- **Exercise requirements**:
Reproduce, word for word, everything from the first of the rows below down to and including the row that contains "персонажей, когда они".
========================================================================
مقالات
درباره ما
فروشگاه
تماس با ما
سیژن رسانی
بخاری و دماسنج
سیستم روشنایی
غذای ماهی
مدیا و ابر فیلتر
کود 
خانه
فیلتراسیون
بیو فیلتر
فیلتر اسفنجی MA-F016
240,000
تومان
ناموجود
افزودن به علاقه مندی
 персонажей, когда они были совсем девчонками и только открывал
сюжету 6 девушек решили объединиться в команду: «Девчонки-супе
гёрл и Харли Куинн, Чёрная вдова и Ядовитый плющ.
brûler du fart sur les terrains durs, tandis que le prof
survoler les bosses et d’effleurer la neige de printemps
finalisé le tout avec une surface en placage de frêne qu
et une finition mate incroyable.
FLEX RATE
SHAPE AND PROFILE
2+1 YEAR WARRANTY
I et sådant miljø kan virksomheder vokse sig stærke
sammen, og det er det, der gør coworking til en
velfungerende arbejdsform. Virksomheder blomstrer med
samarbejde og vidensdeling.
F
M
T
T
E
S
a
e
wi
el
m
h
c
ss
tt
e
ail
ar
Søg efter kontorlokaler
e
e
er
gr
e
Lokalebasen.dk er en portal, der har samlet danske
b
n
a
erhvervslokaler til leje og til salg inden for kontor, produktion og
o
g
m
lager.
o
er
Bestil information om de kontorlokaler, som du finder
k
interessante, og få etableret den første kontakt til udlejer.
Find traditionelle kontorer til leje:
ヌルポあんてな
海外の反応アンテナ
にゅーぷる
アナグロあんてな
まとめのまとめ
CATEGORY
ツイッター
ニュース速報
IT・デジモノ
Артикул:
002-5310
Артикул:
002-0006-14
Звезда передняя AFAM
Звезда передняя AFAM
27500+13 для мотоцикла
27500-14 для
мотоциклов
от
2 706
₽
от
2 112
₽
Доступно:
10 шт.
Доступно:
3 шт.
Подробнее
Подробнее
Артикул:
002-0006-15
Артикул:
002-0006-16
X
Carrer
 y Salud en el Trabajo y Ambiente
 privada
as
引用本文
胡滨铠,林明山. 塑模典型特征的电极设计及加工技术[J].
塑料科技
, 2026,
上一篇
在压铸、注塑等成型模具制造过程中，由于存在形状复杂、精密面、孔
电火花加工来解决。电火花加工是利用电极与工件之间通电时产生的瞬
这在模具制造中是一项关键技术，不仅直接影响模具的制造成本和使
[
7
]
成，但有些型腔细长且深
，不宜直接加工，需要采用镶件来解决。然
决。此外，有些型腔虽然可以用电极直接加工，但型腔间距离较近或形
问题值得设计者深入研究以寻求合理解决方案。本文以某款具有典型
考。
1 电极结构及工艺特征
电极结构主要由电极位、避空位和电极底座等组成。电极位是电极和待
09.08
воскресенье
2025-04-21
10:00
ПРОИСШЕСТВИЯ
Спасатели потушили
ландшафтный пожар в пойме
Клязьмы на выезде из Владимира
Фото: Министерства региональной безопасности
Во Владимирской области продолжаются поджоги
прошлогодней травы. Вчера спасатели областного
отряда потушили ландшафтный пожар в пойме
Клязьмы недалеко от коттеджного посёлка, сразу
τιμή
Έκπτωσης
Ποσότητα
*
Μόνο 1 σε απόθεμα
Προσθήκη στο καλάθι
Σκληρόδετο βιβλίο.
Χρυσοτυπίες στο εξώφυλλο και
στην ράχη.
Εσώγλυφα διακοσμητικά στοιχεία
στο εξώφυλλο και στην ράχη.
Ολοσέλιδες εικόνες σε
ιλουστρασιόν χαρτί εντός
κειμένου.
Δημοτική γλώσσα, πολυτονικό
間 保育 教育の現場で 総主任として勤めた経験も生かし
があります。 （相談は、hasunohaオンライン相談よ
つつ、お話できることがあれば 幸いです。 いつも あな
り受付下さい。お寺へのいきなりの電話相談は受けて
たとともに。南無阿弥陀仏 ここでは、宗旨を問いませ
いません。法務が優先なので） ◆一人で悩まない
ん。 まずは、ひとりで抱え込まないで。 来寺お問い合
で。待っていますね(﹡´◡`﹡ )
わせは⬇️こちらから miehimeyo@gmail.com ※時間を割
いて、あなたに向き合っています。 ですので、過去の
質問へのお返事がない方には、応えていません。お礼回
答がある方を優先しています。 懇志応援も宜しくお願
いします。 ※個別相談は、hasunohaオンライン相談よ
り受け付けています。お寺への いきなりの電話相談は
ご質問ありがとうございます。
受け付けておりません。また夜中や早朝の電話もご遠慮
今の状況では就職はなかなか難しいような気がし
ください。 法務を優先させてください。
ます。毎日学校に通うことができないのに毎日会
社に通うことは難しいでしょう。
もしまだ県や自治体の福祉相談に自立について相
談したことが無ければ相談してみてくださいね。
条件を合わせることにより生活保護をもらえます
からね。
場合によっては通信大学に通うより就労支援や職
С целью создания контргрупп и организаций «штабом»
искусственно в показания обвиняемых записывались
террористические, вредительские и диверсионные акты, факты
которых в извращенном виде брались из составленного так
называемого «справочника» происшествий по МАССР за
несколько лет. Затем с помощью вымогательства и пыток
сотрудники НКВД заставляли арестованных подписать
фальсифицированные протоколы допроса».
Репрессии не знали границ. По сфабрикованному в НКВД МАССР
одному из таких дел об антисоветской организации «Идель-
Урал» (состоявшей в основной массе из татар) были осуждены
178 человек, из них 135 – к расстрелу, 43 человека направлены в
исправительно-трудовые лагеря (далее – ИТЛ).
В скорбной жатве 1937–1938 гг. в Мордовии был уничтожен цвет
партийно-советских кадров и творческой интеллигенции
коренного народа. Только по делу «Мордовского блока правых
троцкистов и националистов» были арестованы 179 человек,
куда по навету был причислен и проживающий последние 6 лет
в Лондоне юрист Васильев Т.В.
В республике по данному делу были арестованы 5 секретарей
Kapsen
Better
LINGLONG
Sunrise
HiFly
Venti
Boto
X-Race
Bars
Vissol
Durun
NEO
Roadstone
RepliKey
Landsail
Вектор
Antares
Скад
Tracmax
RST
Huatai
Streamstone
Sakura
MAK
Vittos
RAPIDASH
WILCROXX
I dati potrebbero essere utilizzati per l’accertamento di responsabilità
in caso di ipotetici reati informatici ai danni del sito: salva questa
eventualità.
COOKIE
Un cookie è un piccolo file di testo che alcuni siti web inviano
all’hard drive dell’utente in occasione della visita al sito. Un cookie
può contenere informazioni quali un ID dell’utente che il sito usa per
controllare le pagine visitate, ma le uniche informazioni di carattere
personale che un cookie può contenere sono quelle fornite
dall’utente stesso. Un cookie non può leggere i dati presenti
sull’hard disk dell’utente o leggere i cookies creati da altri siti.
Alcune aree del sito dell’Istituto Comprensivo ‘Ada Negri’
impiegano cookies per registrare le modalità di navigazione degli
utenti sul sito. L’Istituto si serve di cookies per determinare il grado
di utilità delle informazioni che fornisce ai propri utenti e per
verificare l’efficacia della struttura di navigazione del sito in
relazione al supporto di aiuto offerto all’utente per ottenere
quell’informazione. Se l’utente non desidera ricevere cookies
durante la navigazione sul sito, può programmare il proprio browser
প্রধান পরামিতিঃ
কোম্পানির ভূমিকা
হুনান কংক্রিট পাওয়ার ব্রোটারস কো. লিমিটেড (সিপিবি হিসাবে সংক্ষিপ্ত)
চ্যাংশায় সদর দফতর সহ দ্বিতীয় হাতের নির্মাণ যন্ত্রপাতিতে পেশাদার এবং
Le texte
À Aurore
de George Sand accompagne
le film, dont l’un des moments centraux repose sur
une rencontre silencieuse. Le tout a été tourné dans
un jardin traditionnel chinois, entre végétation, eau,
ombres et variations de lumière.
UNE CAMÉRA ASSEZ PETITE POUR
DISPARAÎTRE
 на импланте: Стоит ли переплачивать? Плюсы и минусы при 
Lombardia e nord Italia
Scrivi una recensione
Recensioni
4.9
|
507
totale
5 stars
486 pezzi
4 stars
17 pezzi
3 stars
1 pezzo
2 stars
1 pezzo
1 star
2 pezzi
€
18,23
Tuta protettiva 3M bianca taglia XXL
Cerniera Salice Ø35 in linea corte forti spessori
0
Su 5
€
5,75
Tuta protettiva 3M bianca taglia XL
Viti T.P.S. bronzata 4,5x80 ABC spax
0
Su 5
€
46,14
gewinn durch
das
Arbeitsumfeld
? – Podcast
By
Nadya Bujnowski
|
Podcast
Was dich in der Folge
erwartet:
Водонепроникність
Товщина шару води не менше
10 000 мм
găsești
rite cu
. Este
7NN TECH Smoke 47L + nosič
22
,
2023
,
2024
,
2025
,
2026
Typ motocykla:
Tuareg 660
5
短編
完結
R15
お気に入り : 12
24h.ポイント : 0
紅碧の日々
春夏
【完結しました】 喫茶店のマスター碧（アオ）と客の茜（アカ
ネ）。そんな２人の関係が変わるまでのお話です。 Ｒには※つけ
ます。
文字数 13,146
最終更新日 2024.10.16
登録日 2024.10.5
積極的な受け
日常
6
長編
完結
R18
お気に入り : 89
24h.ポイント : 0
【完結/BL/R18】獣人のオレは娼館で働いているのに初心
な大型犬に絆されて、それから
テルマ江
========================================================================
- **Answer area**:
مقالات
درباره ما
فروشگاه
تماس با ما
سیژن رسانی
بخاری و دماسنج
سیستم روشنایی
غذای ماهی
مدیا و ابر فیلتر
کود 
خانه
فیلتراسیون
بیو فیلتر
فیلتر اسفنجی MA-F016
240,000
تومان
ناموجود
افزودن به علاقه مندی
 персонажей, когда они были совсем девчонками и только открывал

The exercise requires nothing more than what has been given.